# Ihagee Dresdan Exakta Camera



## Montowi102 (Feb 28, 2012)

I found this camera in a box of my grandfather's stuff after he passed.  I've have no idea where it came from or how long he'd had it.  Identifying marks on camera include:
"EXAKTA" written in white on back background above lense
"IGAHEE" and "DRESDAN" on either side of the lense
"USSR Occupied" on right near dial

Lense is:
Steinheil Munchen Auto-Quinon
1:1.9 
f+ 55mm
1642172

Came in a hard brown leather case with "IGAHEE" in script across the front.

I've attending to search online for any information about the age of this camera, I beleive it was made between 1956-1963. Maybe the US version of a popular german camera. I'm not able to post pictures for whatever reason, I'll try again later.  But in the meantine, any ideas?


----------



## compur (Feb 28, 2012)

The Exakta cameras are a famous line of SLRs with many fans.
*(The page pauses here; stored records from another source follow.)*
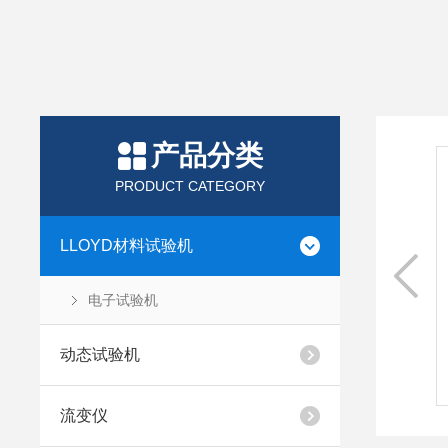
产品分类
5试验机
PRODUCT CATEGORY
验机作为LLOYD材料试验机单柱大承载力机型，
LLOYD材料试验机
较低的成本实现多数材料的性能测试，特殊设计
直线导轨槽使单柱机型拥有如双柱机型一般的测
电子试验机
状态，和超高刚度。兼容广泛的夹具、附件、引
动态试验机
看更多
流变仪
There is lots of info on the web about them. 

BTW, that's a very good lens -- I have one.


----------



## IanG (Mar 14, 2012)

The "USSR Occupied" means it was officially imported into the US and that it's a post WWII model.  It'll won't be a Varex as that name couldn't be used in the US so will be a V, VX, VXIIa or b most likely, all great cameras.

Ian


----------